Is there a more efficient way to count the rows?
These are the indexes:
CREATE INDEX idx_order_torder_id FOR (n:Order) ON (n.order_id);
CREATE INDEX idx_order_timestamp FOR (n:Order) ON (n.timestamp);
CREATE INDEX idx_person_person_id FOR (n:Person) ON (n.person_id);
CREATE INDEX idx_product_product_id FOR (n:Product) ON (n.product_id);
Is it possible to remove redundant data from the query (i.e. to remove Person in first match et.c.)?
Maybe avoiding using AND, but instead use several WITH, will increase speed?
Maybe using size() function on only the product node (or on a property of the product node) will increase speed?
Maybe MATCH-ing on timestamp in the beginning only, will increase speed, since maybe there are not so many nodes matching this criteria (i.e. that have a higher timestamp). You already have an index on timestamp.
MATCH (order:Order)
WHERE order.timestamp >= 1632434400
WITH order
MATCH (order)<-[:HAS_ORDER]-(:OrderLine)-[:HAS_PRODUCT]->(product:Product)
WITH size(product) AS amount
WHERE amount <= 20
RETURN SUM(amount)
I guess it depends on your data. Maybe you can also refactor your data to increase speed, like this:
MATCH (order)-[:HAS_PRODUCT]->(product:Product)

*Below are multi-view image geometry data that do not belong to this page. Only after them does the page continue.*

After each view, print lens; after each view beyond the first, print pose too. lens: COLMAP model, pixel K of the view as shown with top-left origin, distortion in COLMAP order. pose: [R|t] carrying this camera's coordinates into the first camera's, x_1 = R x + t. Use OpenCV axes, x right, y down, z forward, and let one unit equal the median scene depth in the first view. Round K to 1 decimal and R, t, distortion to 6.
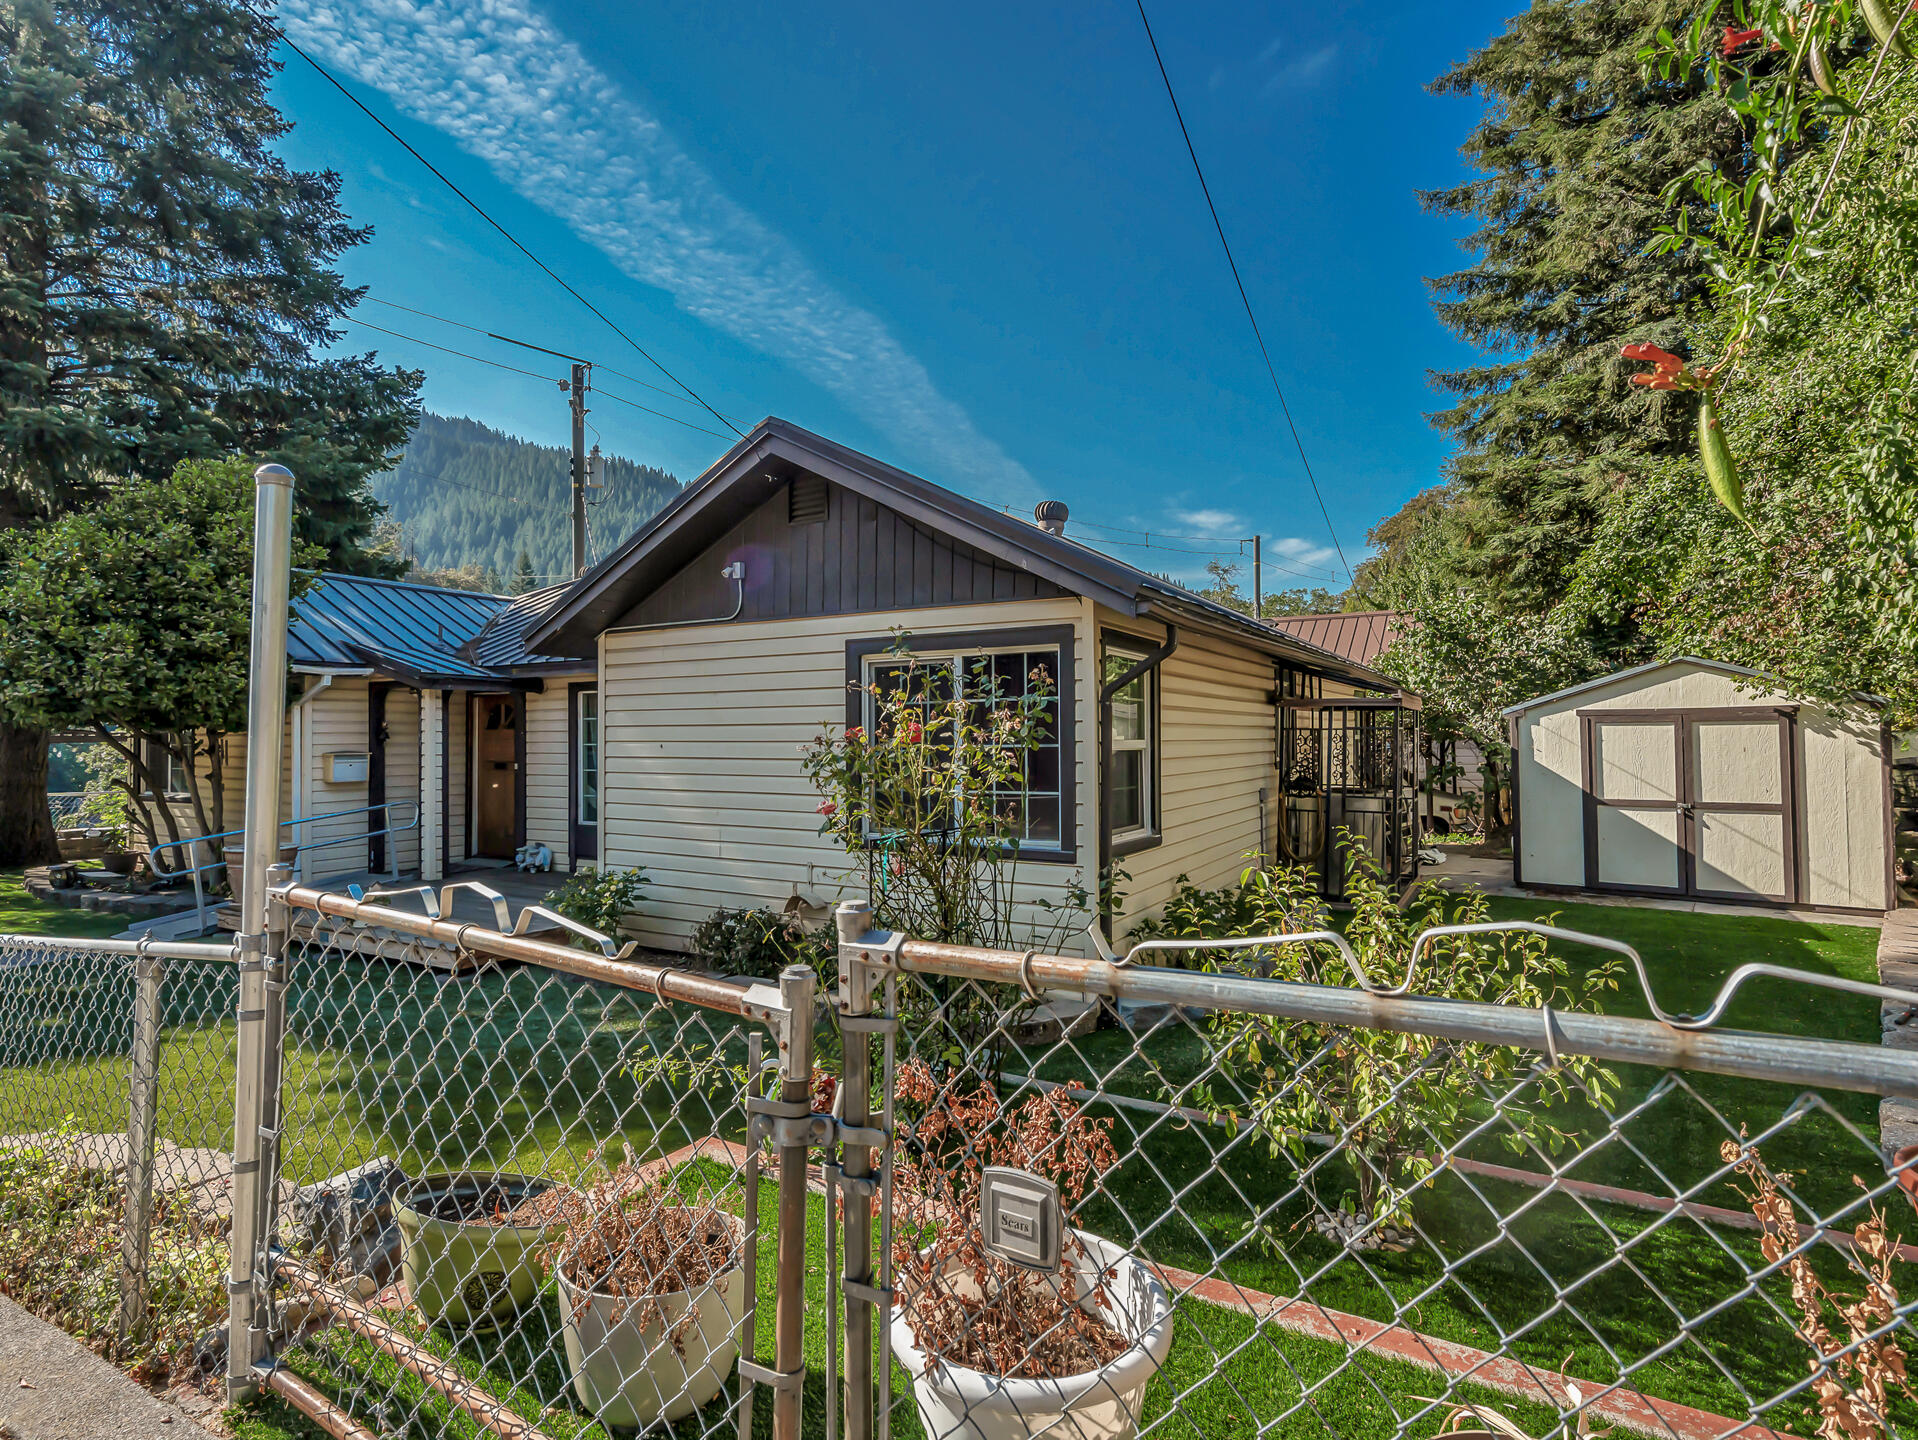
lens RADIAL K [[972.2, 0, 944.2], [0, 972.2, 708.2], [0, 0, 1]] dist [-0.002265, 0.000714]
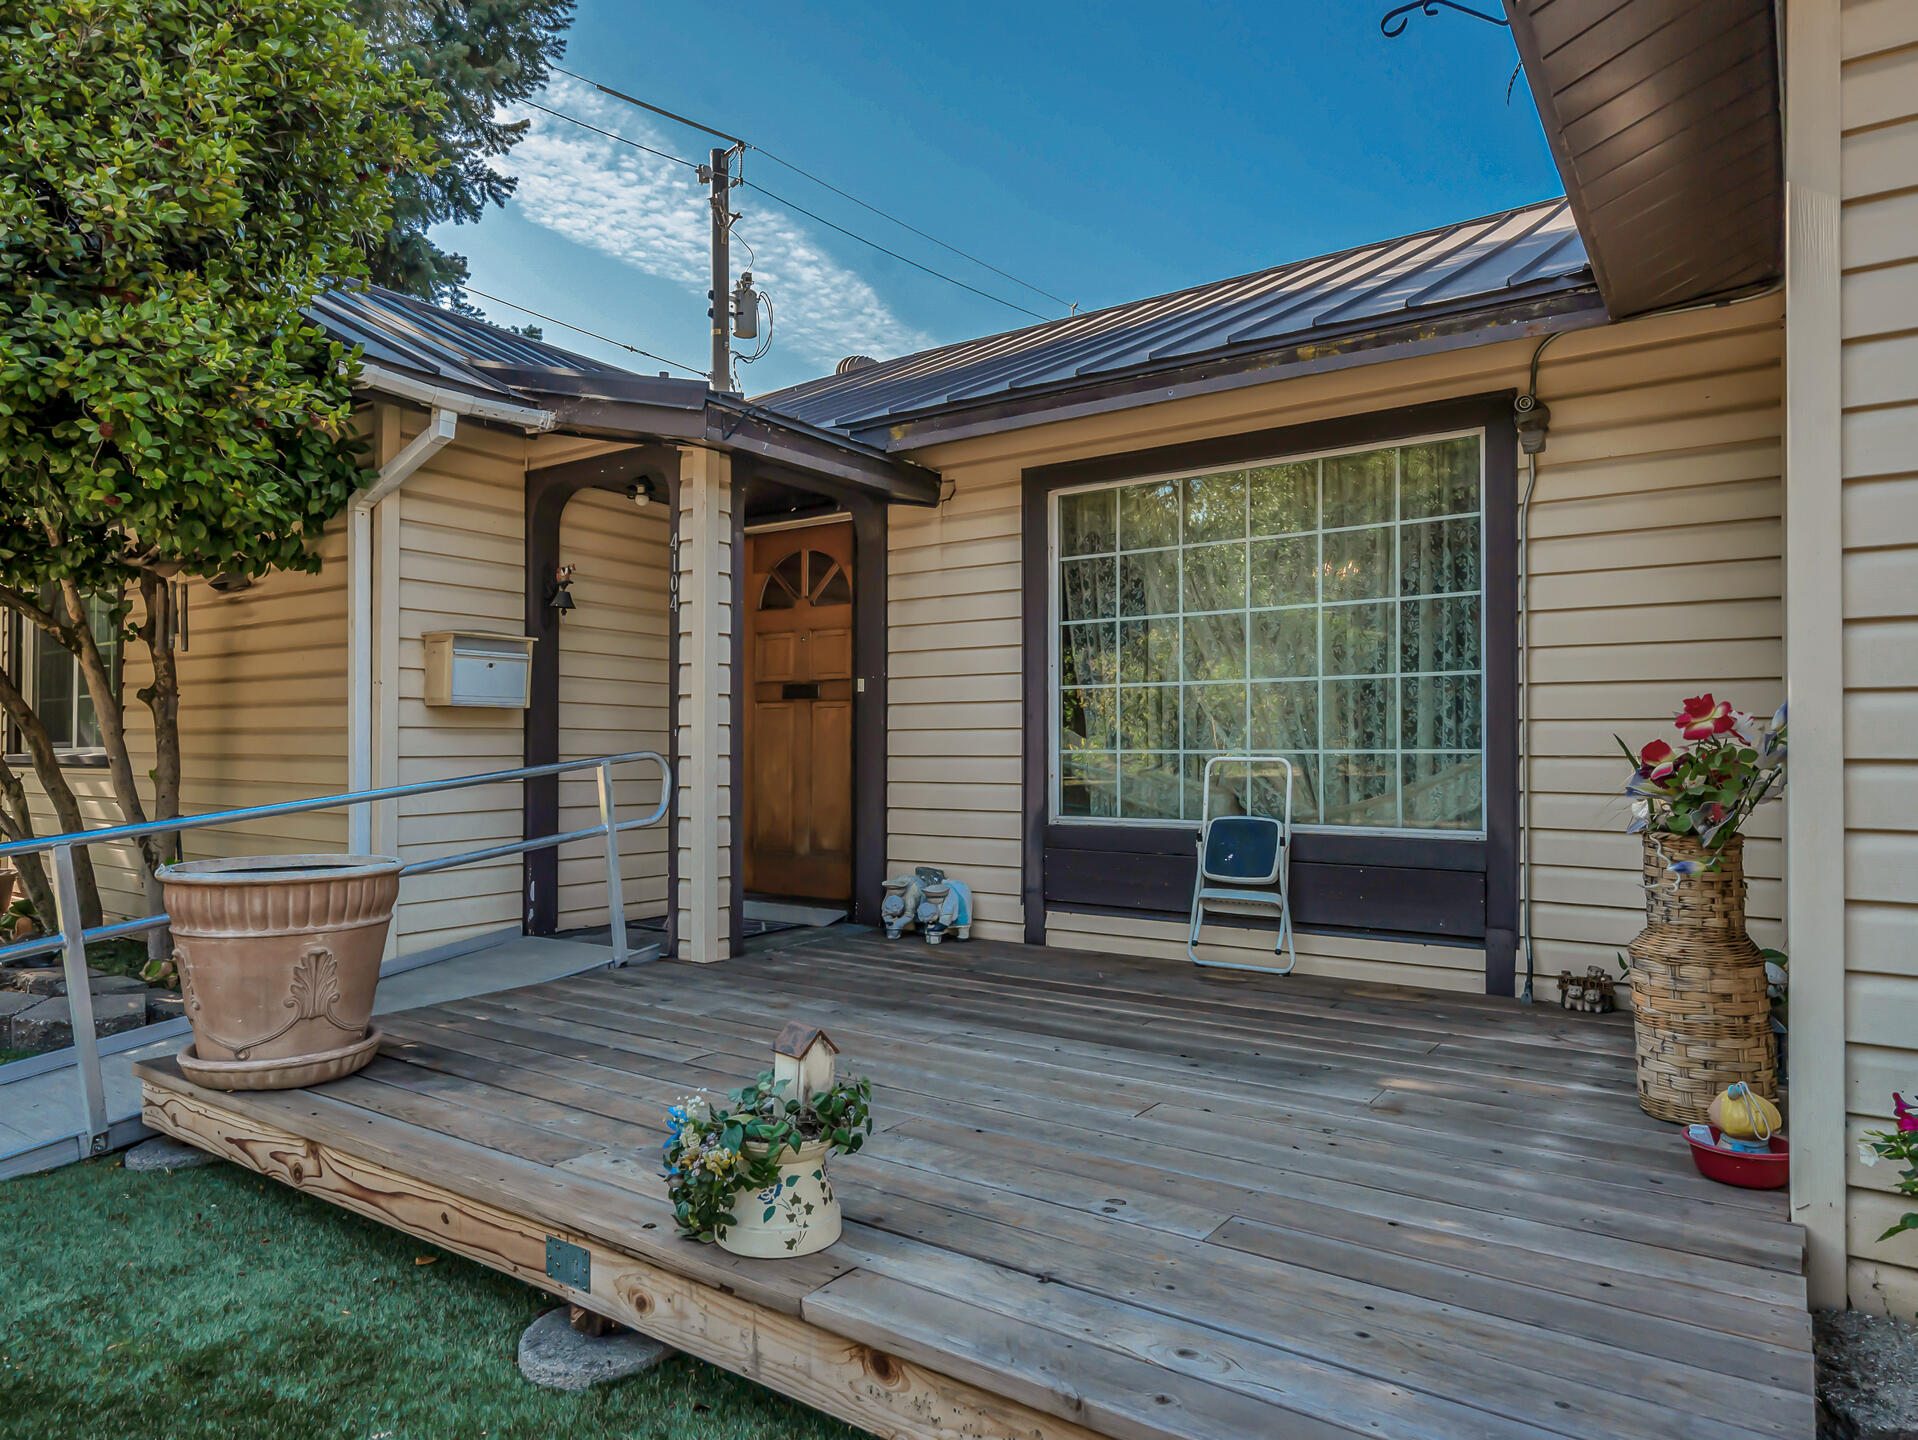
lens RADIAL K [[1130.8, 0, 967.8], [0, 1130.8, 741.2], [0, 0, 1]] dist [0.001422, 0.000727]
pose [[0.998999, 0.013479, -0.042649, -0.399863], [-0.012932, 0.999831, 0.013076, 0.082116], [0.042818, -0.012511, 0.999005, 0.551977]]
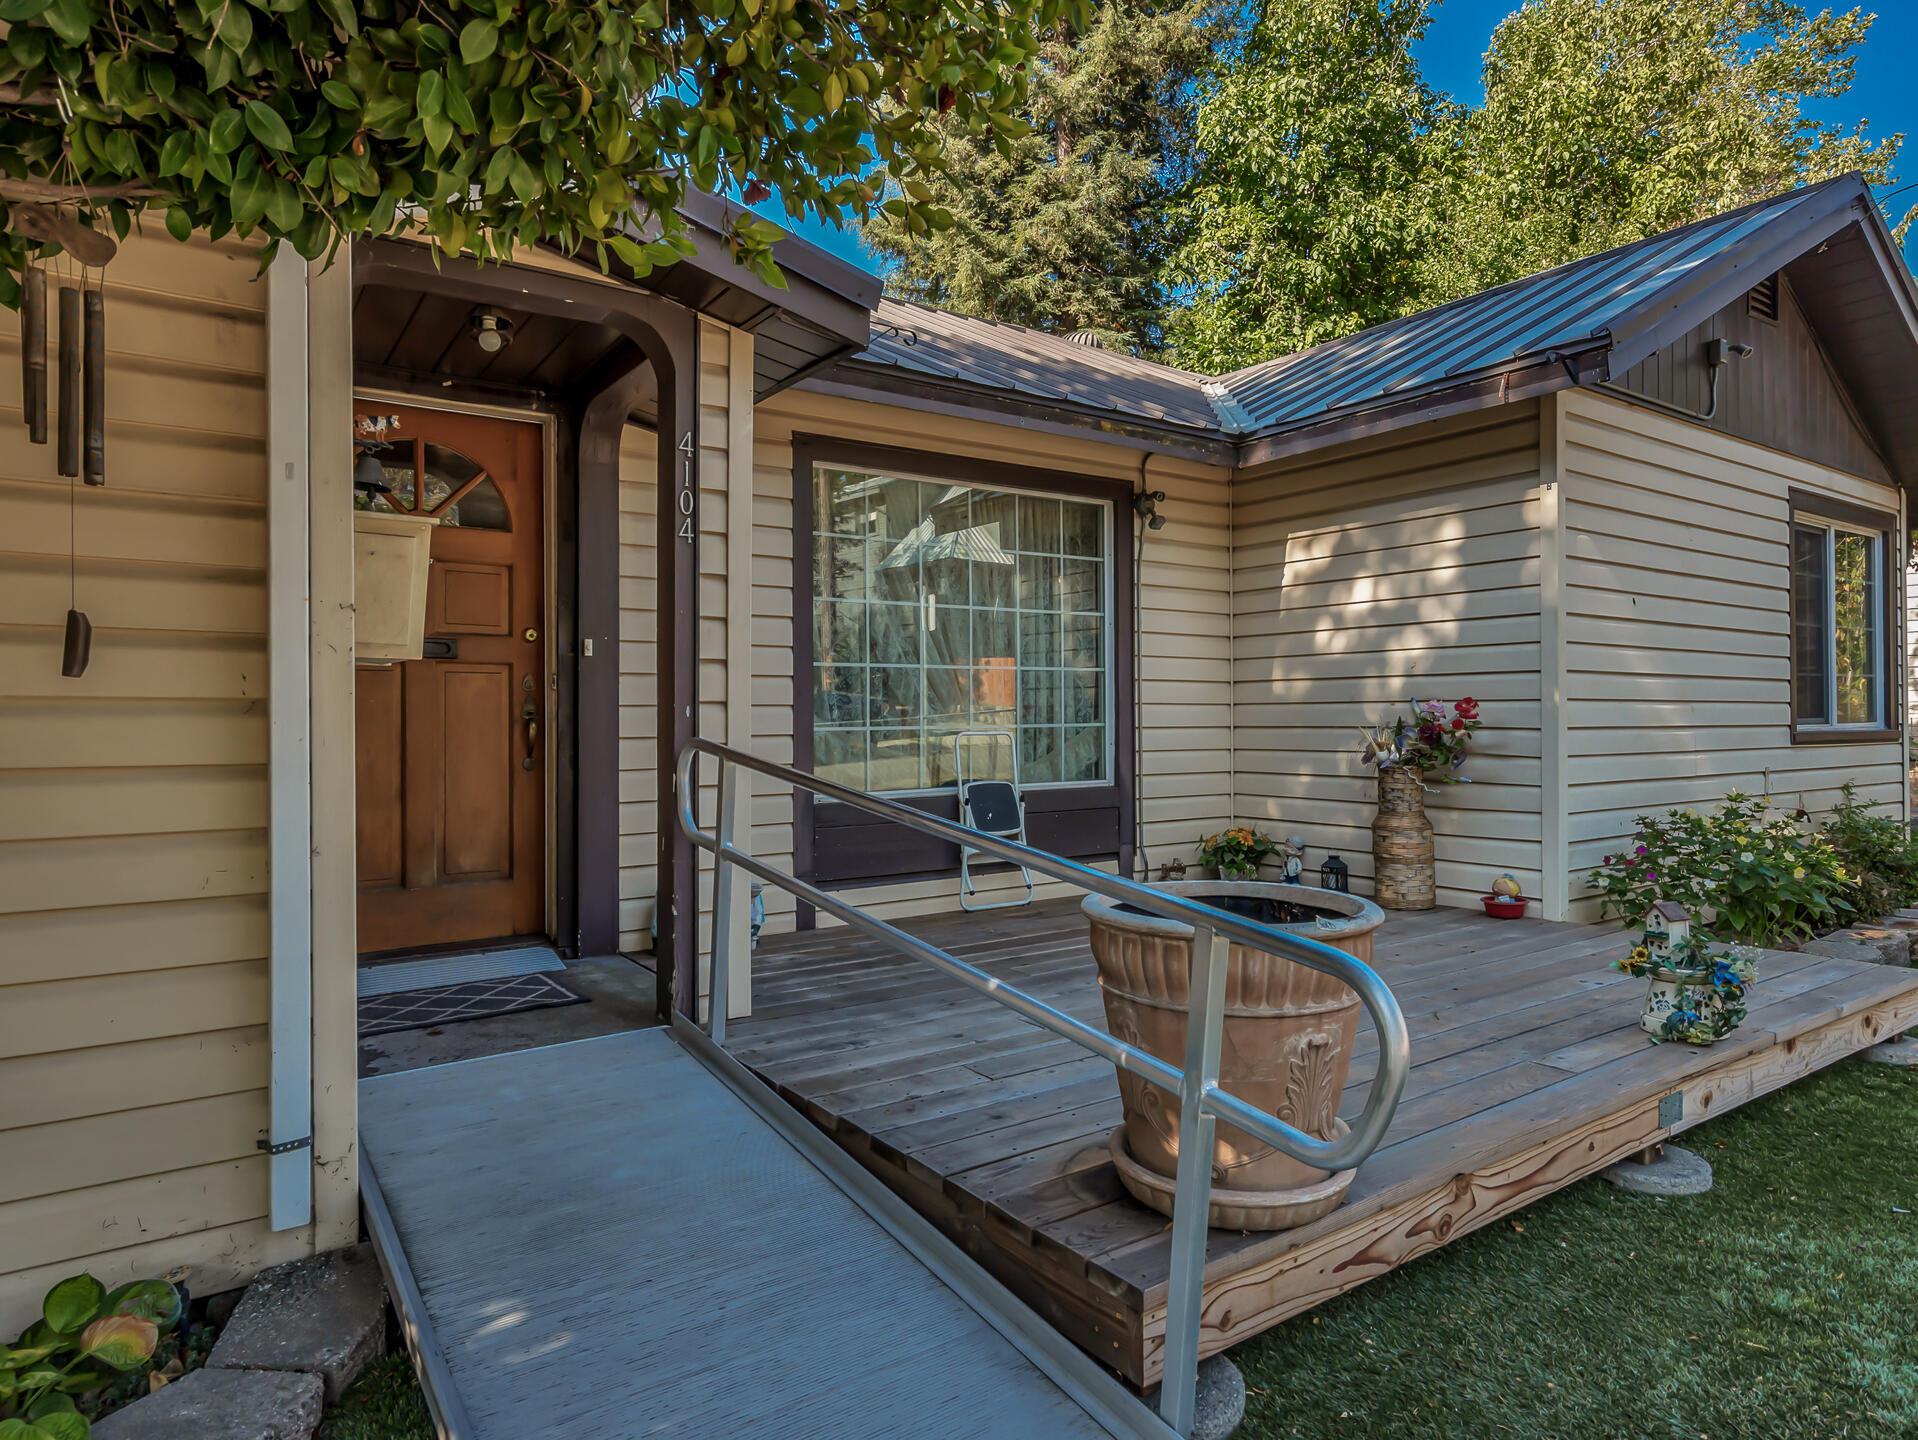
lens RADIAL K [[1124.5, 0, 959.0], [0, 1124.5, 720.0], [0, 0, 1]] dist [-0.002209, -0.000555]
pose [[0.410215, 0.006814, 0.911964, -0.787755], [-0.019270, 0.999814, 0.001198, 0.086909], [-0.911785, -0.018065, 0.410270, 0.789703]]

It seems like your data is imported from a relational database with a many-to-many joining table, that maybe is not necessary in neo4j.
Thank you for your answer martin3. I tried your query but got an error because you can't use size on a node (product variable in this case). Instead of using size, I used count. And because every order line has one product, i can skip the counting of the relation order lines to products:
MATCH (order:Order)
WHERE order.timestamp >= 1632434400
WITH order
MATCH (order)<-[:HAS_ORDER]-(orderLine:OrderLine)
WITH COUNT(orderLine) as productCount
WHERE productCount <= 20
RETURN SUM(productCount);
This query took 0m17.342s
But i managed to snoop some seconds with the following query:
MATCH (order:Order)
WHERE order.timestamp >= 1632434400
WITH order, size((order)<-[:HAS_ORDER]-(:OrderLine)) AS amount
WHERE amount <= 20
RETURN SUM(amount);